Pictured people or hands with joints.

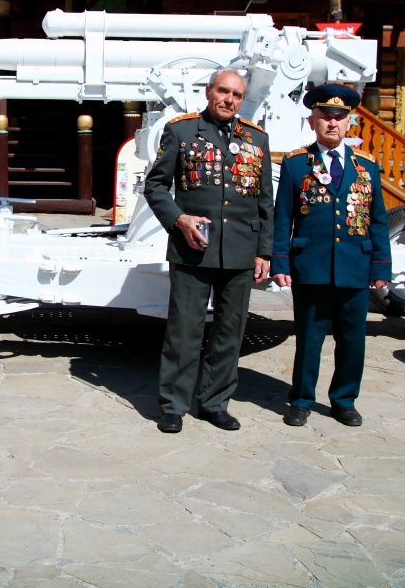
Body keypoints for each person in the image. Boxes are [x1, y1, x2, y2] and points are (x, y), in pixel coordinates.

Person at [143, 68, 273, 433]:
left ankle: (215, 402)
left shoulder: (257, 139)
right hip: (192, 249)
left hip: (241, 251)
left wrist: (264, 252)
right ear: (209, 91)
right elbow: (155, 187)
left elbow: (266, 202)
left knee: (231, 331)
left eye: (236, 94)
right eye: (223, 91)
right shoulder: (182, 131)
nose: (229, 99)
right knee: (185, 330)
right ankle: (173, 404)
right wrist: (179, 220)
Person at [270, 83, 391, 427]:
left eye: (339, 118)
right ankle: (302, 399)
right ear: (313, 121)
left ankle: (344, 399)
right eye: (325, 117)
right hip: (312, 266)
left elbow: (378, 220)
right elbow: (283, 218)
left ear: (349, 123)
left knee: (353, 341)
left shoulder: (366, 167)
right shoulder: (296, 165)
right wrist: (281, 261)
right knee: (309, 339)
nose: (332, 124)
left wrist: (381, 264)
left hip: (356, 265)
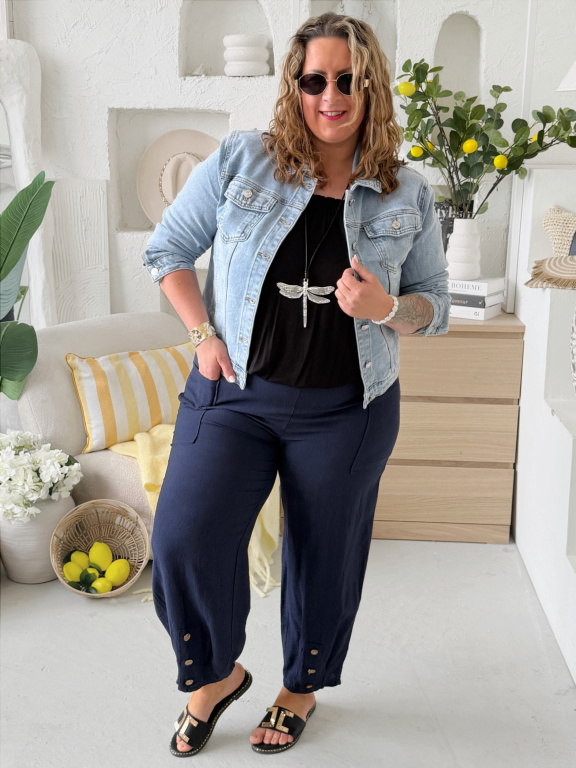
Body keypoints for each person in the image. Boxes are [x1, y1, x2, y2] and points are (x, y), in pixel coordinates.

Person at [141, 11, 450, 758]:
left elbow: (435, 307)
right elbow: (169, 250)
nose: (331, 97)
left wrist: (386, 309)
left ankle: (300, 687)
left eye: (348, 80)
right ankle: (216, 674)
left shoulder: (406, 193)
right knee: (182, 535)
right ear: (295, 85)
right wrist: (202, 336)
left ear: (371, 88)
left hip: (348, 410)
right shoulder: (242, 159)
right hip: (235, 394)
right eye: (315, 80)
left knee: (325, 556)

TASK REQUIREMENTS. Pull out every line in the data above that has the word "shoulder".

PROBLEM SOLUTION.
left shoulder: (257, 139)
right shoulder: (182, 131)
left shoulder: (366, 167)
right shoulder: (296, 165)
left shoulder: (406, 193)
right shoulder: (242, 159)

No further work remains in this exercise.